People with COPD need more time to get inhaled air out of their lungs due to tighter air tubes. This leads to retention of air in the lungs when they breathe fast, such as during physical activities. This dynamic hyperinflation causes breathlessness and lower O2 levels. Due to difficulty in breathing, patients become less and less active, and more isolated.

Many positive-expiratory pressure breathing devices that are currently available are big and bulky, which is why Muhammad Ahsan Zafar, UC College of Medicine, and colleagues developed a hands-free device, the size of a whistle, which can be worn around the neck with a lanyard for day-to-day use. It can be inserted into the mouth when needed, either during or after exertion.

The device was tested by examining people with COPD who were short of breath, and giving them two tasks: a 6-minute walk test with a device and one without. The patients were then asked to take the device home and try it out in their daily routines. The team then followed-up how the PEP Buddy had impacted their quality-of-life scores and shortness of breath after 2 weeks. Results showed that 72% of participants experienced a significant reduction in shortness of breath and improvement in quality of life.
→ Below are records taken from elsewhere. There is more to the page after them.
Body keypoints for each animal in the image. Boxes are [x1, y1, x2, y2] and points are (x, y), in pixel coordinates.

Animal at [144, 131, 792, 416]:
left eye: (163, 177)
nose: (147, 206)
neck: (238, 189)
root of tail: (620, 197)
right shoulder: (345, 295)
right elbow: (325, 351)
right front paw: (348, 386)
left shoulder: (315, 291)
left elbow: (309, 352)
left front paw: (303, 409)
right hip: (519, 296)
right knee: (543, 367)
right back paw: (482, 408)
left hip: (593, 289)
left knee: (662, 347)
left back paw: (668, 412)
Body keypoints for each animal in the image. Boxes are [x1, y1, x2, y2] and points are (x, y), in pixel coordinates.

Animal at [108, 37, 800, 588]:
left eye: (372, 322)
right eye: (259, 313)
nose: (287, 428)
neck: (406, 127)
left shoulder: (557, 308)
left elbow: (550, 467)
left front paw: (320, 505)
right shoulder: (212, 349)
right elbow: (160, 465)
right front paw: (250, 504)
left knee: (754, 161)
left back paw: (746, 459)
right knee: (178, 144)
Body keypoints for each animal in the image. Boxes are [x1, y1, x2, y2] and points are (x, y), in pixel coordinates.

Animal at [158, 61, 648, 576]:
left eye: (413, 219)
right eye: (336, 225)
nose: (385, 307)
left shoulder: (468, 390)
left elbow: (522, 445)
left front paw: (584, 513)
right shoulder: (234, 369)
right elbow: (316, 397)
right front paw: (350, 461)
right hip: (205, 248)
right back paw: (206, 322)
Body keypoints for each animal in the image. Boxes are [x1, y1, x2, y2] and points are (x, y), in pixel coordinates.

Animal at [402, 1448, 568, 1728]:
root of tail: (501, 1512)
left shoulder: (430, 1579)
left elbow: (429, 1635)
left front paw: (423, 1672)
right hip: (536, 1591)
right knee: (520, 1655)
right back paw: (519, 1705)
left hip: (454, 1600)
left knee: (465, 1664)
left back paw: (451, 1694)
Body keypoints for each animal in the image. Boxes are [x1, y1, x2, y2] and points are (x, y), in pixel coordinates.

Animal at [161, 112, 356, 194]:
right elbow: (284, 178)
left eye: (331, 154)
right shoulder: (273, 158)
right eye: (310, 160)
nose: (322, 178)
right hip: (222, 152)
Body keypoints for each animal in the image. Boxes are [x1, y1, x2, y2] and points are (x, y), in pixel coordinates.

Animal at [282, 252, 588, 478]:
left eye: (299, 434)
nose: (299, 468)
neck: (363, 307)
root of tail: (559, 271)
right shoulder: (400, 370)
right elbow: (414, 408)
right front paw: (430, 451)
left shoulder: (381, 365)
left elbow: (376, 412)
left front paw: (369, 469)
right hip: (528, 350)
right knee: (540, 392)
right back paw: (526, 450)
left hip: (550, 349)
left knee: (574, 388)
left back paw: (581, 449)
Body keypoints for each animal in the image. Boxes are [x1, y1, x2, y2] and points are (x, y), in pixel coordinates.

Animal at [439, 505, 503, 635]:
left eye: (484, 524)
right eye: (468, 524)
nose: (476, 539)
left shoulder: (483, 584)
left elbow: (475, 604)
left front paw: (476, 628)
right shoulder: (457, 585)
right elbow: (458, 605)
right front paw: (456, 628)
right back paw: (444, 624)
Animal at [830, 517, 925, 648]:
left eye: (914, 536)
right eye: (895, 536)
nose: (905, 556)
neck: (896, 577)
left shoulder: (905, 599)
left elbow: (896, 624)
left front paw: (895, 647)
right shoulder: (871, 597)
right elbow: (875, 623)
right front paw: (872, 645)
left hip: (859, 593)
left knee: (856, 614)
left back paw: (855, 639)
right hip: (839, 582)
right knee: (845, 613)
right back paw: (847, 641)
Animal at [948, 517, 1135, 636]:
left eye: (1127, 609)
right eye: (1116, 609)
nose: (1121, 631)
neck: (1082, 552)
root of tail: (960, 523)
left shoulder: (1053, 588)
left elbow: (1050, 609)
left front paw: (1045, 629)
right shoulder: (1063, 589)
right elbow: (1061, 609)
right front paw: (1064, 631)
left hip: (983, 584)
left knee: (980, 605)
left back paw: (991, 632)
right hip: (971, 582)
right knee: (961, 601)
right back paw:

Furthermore, 36% of patients whose O2 levels would drop during walking did not experience this when using the PEP buddy.

Author Zafar stated: “Their life really changes when they have COPD. They were active individuals but now they’re debilitated and limited, so we wanted to come up with something easy that helps improve their life.” This new device could improve symptoms of breathlessness, as well as quality of life, and may benefit people dealing with stress and anxiety.

The team said the next step in this research will be to conduct a long-term study analysing the impact of PEP Buddy usage on the use of rescue inhalers, long-term symptoms, emergency department visits, and functional capacity. The device may also be used in pulmonary rehabilitation programs in order to improve faster and sustain better outcomes.